▶ _PROBLEM DETAILS_: Lines in the data below that contain the word "info" are to be copied.

===== EXERCISE DATA =====

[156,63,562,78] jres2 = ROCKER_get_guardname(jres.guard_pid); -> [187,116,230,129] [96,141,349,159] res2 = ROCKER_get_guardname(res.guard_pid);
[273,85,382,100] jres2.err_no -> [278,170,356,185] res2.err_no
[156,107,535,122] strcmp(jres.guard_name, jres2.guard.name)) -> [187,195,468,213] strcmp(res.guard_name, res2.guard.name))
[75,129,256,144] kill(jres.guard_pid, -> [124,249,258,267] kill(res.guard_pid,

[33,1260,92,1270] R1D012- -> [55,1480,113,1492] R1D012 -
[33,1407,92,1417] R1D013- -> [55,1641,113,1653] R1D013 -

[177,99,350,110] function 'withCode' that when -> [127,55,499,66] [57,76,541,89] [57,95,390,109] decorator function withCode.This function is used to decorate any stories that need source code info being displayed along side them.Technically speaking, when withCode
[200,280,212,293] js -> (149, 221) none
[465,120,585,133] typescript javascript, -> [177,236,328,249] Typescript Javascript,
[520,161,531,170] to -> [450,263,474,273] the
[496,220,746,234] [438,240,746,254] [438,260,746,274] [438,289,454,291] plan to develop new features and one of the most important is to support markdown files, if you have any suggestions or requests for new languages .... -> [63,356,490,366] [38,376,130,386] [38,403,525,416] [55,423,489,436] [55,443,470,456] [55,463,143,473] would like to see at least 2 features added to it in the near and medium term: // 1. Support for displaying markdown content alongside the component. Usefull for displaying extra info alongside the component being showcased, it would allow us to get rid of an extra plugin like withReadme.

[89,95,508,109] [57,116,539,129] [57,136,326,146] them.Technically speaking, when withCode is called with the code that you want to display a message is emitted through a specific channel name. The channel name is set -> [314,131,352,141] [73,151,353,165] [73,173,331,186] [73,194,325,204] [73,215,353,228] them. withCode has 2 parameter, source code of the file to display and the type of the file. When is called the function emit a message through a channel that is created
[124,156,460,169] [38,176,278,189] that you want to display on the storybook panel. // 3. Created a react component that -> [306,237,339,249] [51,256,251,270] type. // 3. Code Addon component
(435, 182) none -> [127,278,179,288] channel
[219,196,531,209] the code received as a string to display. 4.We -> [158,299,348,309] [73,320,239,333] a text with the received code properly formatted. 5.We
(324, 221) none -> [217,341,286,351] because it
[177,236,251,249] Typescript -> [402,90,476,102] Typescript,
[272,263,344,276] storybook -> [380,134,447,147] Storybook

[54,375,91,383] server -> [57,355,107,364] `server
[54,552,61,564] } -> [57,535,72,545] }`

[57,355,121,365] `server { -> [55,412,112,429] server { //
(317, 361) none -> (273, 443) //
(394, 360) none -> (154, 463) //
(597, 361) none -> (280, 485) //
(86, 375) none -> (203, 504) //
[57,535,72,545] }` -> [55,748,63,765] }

=====

▶ _EXERCISE SOLUTION_:
[177,99,350,110] function 'withCode' that when -> [127,55,499,66] [57,76,541,89] [57,95,390,109] decorator function withCode.This function is used to decorate any stories that need source code info being displayed along side them.Technically speaking, when withCode
[496,220,746,234] [438,240,746,254] [438,260,746,274] [438,289,454,291] plan to develop new features and one of the most important is to support markdown files, if you have any suggestions or requests for new languages .... -> [63,356,490,366] [38,376,130,386] [38,403,525,416] [55,423,489,436] [55,443,470,456] [55,463,143,473] would like to see at least 2 features added to it in the near and medium term: // 1. Support for displaying markdown content alongside the component. Usefull for displaying extra info alongside the component being showcased, it would allow us to get rid of an extra plugin like withReadme.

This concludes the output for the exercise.